Crystallization of diastereomeric salts
The most common method for chiral resolution involves conversion of the racemic mixture to a pair of diastereomeric derivatives by reacting them with chiral derivatizing agents, also known as chiral resolving agents. The derivatives which are then separated by conventional crystallization, and converted back to the enantiomers by removal of the resolving agent. The process can be laborious and depends on the divergent solubilities of the diastereomers, which is difficult to predict. Often the less soluble diastereomer is targeted and the other is discarded or racemized for reuse. It is common to test several resolving agents. Typical derivatization involves salt formation between an amine and a carboxylic acid. Simple deprotonation then yields back the pure enantiomer. Examples of chiral derivatizing agents are tartaric acid and the amine brucine. The method was introduced (again) by Louis Pasteur in 1853 by resolving racemic tartaric acid with optically active (+)-cinchotoxine.

Case study
One modern-day method of chiral resolution is used in the organic synthesis of the drug duloxetine:

In one of its steps the racemic alcohol 1 is dissolved in a mixture of toluene and methanol to which solution is added optically active (S)-mandelic acid 3. The alcohol (S)-enantiomer forms an insoluble diastereomeric salt with the mandelic acid and can be filtered from the solution. Simple deprotonation with sodium hydroxide liberates free (S)-alcohol. In the meanwhile the (R)-alcohol remains in solution unaffected and is recycled back to the racemic mixture by epimerization with hydrochloric acid in toluene. This process is known as RRR synthesis in which the R's stand for Resolution-Racemization-Recycle.

Common resolving agents

Antimony potassium tartrate, an anion, that forms diastereomeric salts with chiral cations.
Camphorsulfonic acid, an acid that forms diastereomeric salts with chiral amines
1-Phenylethylamine, a base that forms diastereomeric salts with chiral acids. Many related chiral amines have been demonstrated.

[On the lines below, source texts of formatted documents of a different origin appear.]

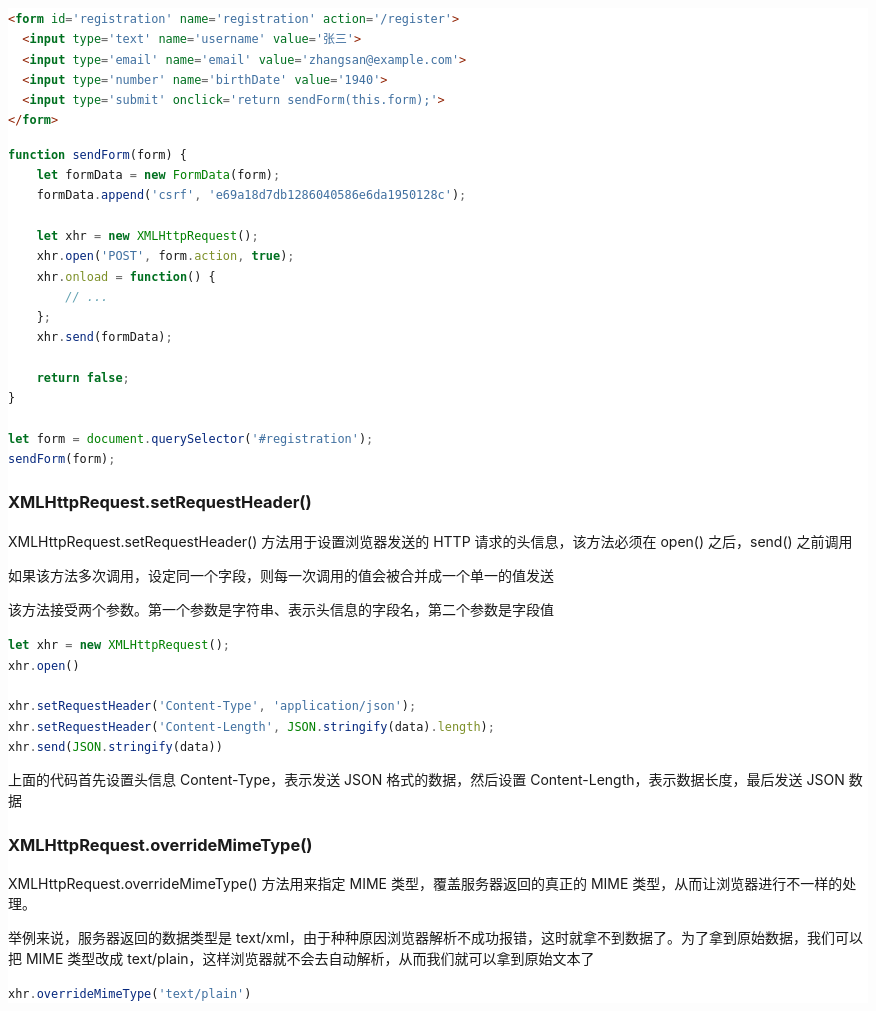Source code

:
 ```html
<form id='registration' name='registration' action='/register'>
  <input type='text' name='username' value='张三'>
  <input type='email' name='email' value='zhangsan@example.com'>
  <input type='number' name='birthDate' value='1940'>
  <input type='submit' onclick='return sendForm(this.form);'>
</form>
```

```typescript
function sendForm(form) {
    let formData = new FormData(form);
    formData.append('csrf', 'e69a18d7db1286040586e6da1950128c');

    let xhr = new XMLHttpRequest();
    xhr.open('POST', form.action, true);
    xhr.onload = function() {
        // ...
    };
    xhr.send(formData);
    
    return false;
}

let form = document.querySelector('#registration');
sendForm(form);
```

### XMLHttpRequest.setRequestHeader()

XMLHttpRequest.setRequestHeader() 方法用于设置浏览器发送的 HTTP 请求的头信息，该方法必须在 open() 之后，send() 之前调用

如果该方法多次调用，设定同一个字段，则每一次调用的值会被合并成一个单一的值发送

该方法接受两个参数。第一个参数是字符串、表示头信息的字段名，第二个参数是字段值

```typescript
let xhr = new XMLHttpRequest();
xhr.open()

xhr.setRequestHeader('Content-Type', 'application/json');
xhr.setRequestHeader('Content-Length', JSON.stringify(data).length);
xhr.send(JSON.stringify(data))
```

上面的代码首先设置头信息 Content-Type，表示发送 JSON 格式的数据，然后设置 Content-Length，表示数据长度，最后发送 JSON 数据

### XMLHttpRequest.overrideMimeType()

XMLHttpRequest.overrideMimeType() 方法用来指定 MIME 类型，覆盖服务器返回的真正的 MIME 类型，从而让浏览器进行不一样的处理。

举例来说，服务器返回的数据类型是 text/xml，由于种种原因浏览器解析不成功报错，这时就拿不到数据了。为了拿到原始数据，我们可以把 MIME 类型改成 text/plain，这样浏览器就不会去自动解析，从而我们就可以拿到原始文本了

```typescript
xhr.overrideMimeType('text/plain')
```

The chiral pool consists of many widely available resolving agents.

Spontaneous resolution and related specialized techniques
Via the process known as spontaneous resolution, 5-10% of all racemates are known to crystallize as mixtures of enantiopure crystals.  Louis Pasteur exploited this phenomenon by the manual separation of left-handed and right-handed sodium ammonium tartrate crystals in 1849. These experiments underpinned his discovery of optical activity.  In 1882 he went on to demonstrate that by seeding a supersaturated solution of sodium ammonium tartrate with a d-crystal on one side of the reactor and a l-crystal on the opposite side, crystals of opposite handedness will form on the opposite sides of the reactor.

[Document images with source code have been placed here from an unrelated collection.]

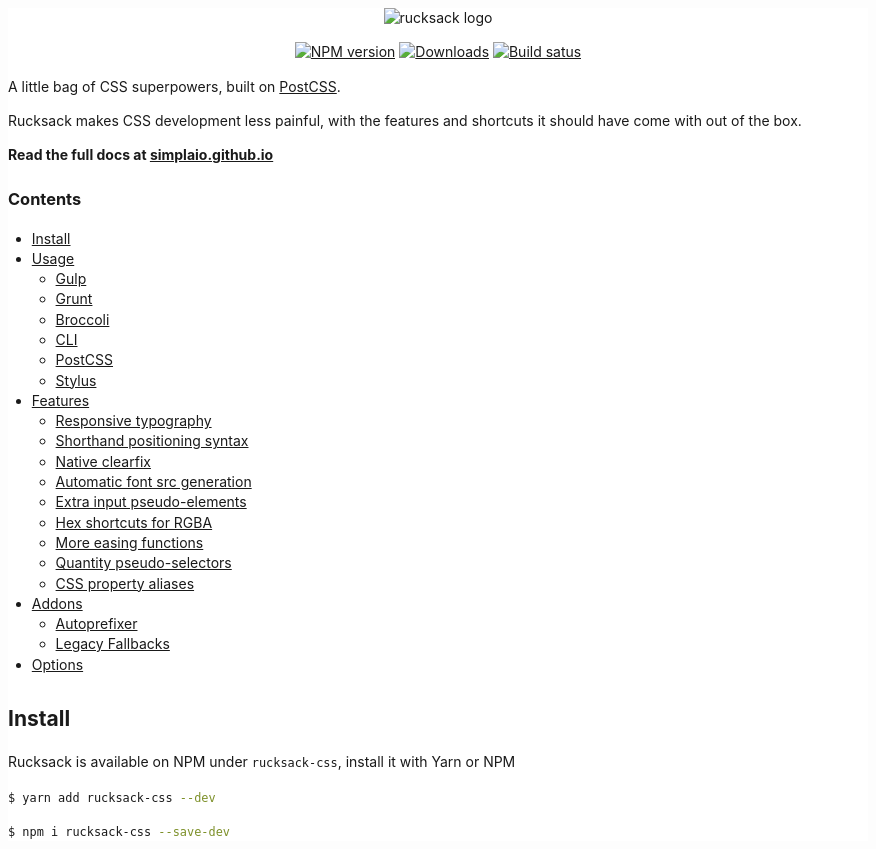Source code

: <p align="center">
 <img src="http://simplaio.github.io/rucksack/logo.png" alt="rucksack logo" height="325" />
</p>

<p align="center">
  <a href="https://npmjs.org/package/rucksack-css"><img src="https://img.shields.io/npm/v/rucksack-css.svg" alt="NPM version" /></a>
  <a href="https://www.npmjs.com/package/rucksack-css"><img src="https://img.shields.io/npm/dm/rucksack-css.svg" alt="Downloads" /></a>
  <a href="https://travis-ci.org/simplaio/rucksack"><img src="https://travis-ci.org/simplaio/rucksack.svg?branch=master" alt="Build satus" /></a>
</p>

A little bag of CSS superpowers, built on [PostCSS][postcss].

Rucksack makes CSS development less painful, with the features and shortcuts it should have come with out of the box.

**Read the full docs at [simplaio.github.io](https://simplaio.github.io/rucksack)**

### Contents

- [Install](#install)
- [Usage](#usage)
  - [Gulp](#gulp)
  - [Grunt](#grunt)
  - [Broccoli](#broccoli)
  - [CLI](#cli)
  - [PostCSS](#postcss)
  - [Stylus](#stylus)
- [Features](#features)
  - [Responsive typography](#responsive-typography)
  - [Shorthand positioning syntax](#shorthand-positioning-syntax)
  - [Native clearfix](#native-clearfix)
  - [Automatic font src generation](#automatic-font-src-generation)
  - [Extra input pseudo-elements](#extra-input-pseudo-elements)
  - [Hex shortcuts for RGBA](#hex-shortcuts-for-rgba)
  - [More easing functions](#more-easing-functions)
  - [Quantity pseudo-selectors](#quantity-pseudo-selectors)
  - [CSS property aliases](#css-property-aliases)
- [Addons](#addons)
  - [Autoprefixer](#autoprefixer)
  - [Legacy Fallbacks](#legacy-fallbacks)
- [Options](#options)


## Install

Rucksack is available on NPM under `rucksack-css`, install it with Yarn or NPM

```sh
$ yarn add rucksack-css --dev
```


```sh
$ npm i rucksack-css --save-dev
```


[postcss]: https://github.com/postcss/postcss
[gulp-rucksack]: https://github.com/simplaio/gulp-rucksack
[grunt-rucksack]: https://github.com/simplaio/grunt-rucksack
[broccoli-rucksack]: https://github.com/simplaio/broccoli-rucksack
[poststylus]: https://github.com/seaneking/poststylus
[type-demo]: http://simplaio.github.io/rucksack/img/type-demo.gif
[caniuse]: http://caniuse.com
[autoprefixer]: https://github.com/postcss/autoprefixer
[laggard]: https://github.com/seaneking/laggard
[sean]: https://twitter.com/seaneking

Spontaneous resolution has also been demonstrated with racemic methadone. In a typical setup 50 grams dl-methadone is dissolved in petroleum ether and concentrated. Two millimeter-sized d- and l-crystals are added and after stirring for 125 hours at 40 °C two large d- and l-crystals are recovered in 50% yield.

Another form of direct crystallization is preferential crystallization also called resolution by entrainment of one of the enantiomers. For example, seed crystals of (−)-hydrobenzoin induce crystallization of this enantiomer from an ethanol solution of (±)-hydrobenzoin.

Chiral column chromatography
In chiral column chromatography the stationary phase is made chiral with similar resolving agents as described above.